Last year, FEMA spent $250,000 to conduct an eight-day hurricane drill for a mock killer storm hitting New Orleans. Some 250 emergency officials attended. Many of the scenarios now playing out, including a helicopter evacuation of the Superdome, were discussed in that drill for a fictional storm named Pam.

This year, the group was to design a plan to fix such unresolved problems as evacuating sick and injured people from the Superdome and housing tens of thousands of stranded citizens.

Funding for that planning was cut, said Tolbert, the former FEMA disaster response director.
[...]
FEMA wasn't alone in cutting hurricane spending in New Orleans and the surrounding area.

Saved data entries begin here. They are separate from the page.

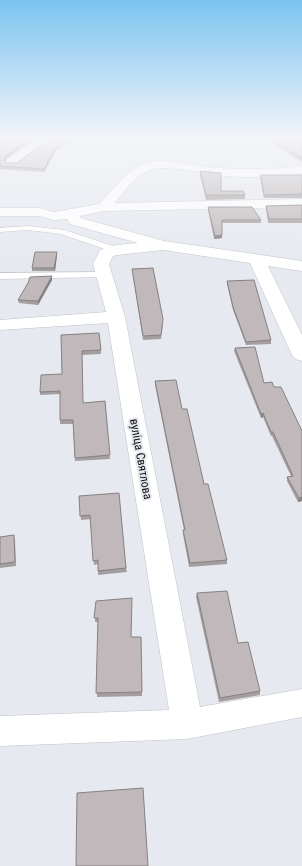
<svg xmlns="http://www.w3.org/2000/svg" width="302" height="866" font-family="'Roboto Condensed',sans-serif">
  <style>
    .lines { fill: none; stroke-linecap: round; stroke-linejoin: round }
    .lane-casing { stroke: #bfc2c8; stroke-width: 1 }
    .street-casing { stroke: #bfc2c8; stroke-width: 1 }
    .lane { fill: #fff; fill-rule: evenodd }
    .street { fill: #fff; fill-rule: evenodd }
    .wall { fill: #a59ea0 }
    .shaded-wall { fill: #868182 }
    .building { fill: #c0b8ba; stroke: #868182 }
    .labels { text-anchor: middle; stroke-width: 4; stroke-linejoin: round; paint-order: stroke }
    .street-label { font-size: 12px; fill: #0f1012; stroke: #e6e9f0 }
  </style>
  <rect width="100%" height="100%" fill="#e6e9f0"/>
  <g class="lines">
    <g class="lane-casing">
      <path id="lane" d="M28,226L65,230L119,248L120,250L119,252H113L61,234L28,230L0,232V228Z
        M105,272L109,275L108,277L0,279V273Z"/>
    </g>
    <g class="street-casing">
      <path id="street" d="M37,139H51L16,165H8L6,162L8,159Z
        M154,161C172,160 189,165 206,167C238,170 270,170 302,166V174C276,177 249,178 223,176C205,174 166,164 150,170C136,175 124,191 115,203L302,199V207L104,211L80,216L81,218L164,241L302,261V271L268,266L302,335V361L295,359L292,355L250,263L163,250L118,255L113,256L109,264L125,317L200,707L302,689V717L187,739L0,746V716L169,710L108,323L0,330V320L106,312L93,264L100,250L116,245L138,243L70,224L67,219L54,220L39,216H0V208H40L54,212L99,204L129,172L142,164Z"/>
    </g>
    <use href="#lane" class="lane"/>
    <use href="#street" class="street"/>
  </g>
  <path class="wall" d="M0,139H34L7,158L5,160L6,163H17L49,139H77L56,150L44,172L0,169Z
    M265,139H302V162Z
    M200,171L221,191L245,195V199L206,200L200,175Z
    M261,175H302V198H264L260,178Z
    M302,205V223H268L266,209V206Z
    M208,207L261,220V223H222V238L214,239L208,210Z
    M57,252V255L55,271H32V268Z
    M132,269L163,323L161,339L143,340Z
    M52,276V280L38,305L19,303L18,300Z
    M227,281L271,340V344L246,345L233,310L227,284Z
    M99,333L101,354L82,355L83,403L105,401L110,459L75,461L73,424H60V394L40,395V392L62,374L61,335Z
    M235,348L264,383L274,387L302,431V501L298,502L287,481V477L291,476L272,436H271L263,417L261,418L234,351Z
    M155,381L182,409L227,560V564L189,567L183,534V530H184L155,385Z
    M79,496L126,568L127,572L98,575V564L94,565L91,519L81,520Z
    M0,537L15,539L16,566L0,568Z
    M197,593L260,691V695L219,702L196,597Z
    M96,601L131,637H141L142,696L97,697L98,622H95Z"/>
  <path class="shaded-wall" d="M29,139H34L7,158L5,161L4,158L7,155Z
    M71,139H77L56,150L44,172V169L55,147Z
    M222,235V238L214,239L215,236Z
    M57,252V255L55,271L54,268Z
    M52,276V280L38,305V301Z
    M263,413V417L261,418V414Z
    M302,497V501L298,502L299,498Z"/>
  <path class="building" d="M0,139H29L7,155L4,158L6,163H17L49,139H71L55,147L44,169L0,166Z
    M270,139H302V158Z
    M200,171L221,173V191H243L245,195H206Z
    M261,175H302V194L264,195Z
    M302,205V219H269L266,206Z
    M208,207H252L261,220H222V235L215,236Z
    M35,252H57L54,268H32Z
    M153,268L163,319L161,335L143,336L132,269Z
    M52,276L38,301L18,300L28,283L30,277Z
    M254,280L271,340L246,342L233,307L227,281Z
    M99,333L101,350L82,351L83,403L105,401L110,455L75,458L73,420H60V391L40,392L41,375L62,374L61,335Z
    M255,347L264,383L272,382L274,387H281L302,431V497L299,498L287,477L293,476L273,432H271L263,413L261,414L235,348Z
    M176,380L182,409H187L204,484H208L227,560L190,563L183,530H185L155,381Z
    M119,493L126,568L98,571V560L93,561L90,515L80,516L79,496Z
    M14,535L15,562L0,564V537Z
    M227,591L238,643L248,642L260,691L220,698L197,593Z
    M132,598L131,637H141L142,692L96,693L98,618H94L96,601Z
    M143,788L148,866H76L77,793Z"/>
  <linearGradient id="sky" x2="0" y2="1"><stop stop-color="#7bc4ef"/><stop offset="0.53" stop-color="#f4f5f8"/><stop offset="1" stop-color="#f4f5f8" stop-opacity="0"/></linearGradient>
  <rect width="302" height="261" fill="url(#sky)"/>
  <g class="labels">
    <g class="street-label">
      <text transform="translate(141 459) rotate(80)" y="4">вуліца Святлова</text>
    </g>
  </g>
</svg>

Federal flood control spending for southeastern Louisiana has been chopped from $69 million in 2001 to $36.5 million in 2005, according to budget documents. Federal hurricane protection for the Lake Pontchartrain vicinity in the Army Corps of Engineers' budget dropped from $14.25 million in 2002 to $5.7 million this year. Louisiana Democratic Sen. Mary Landrieu requested $27 million this year.

Both the New Orleans Times-Picayune newspaper and a local business magazine reported that the effects of the budget cuts at the Army Corps of Engineers were severe.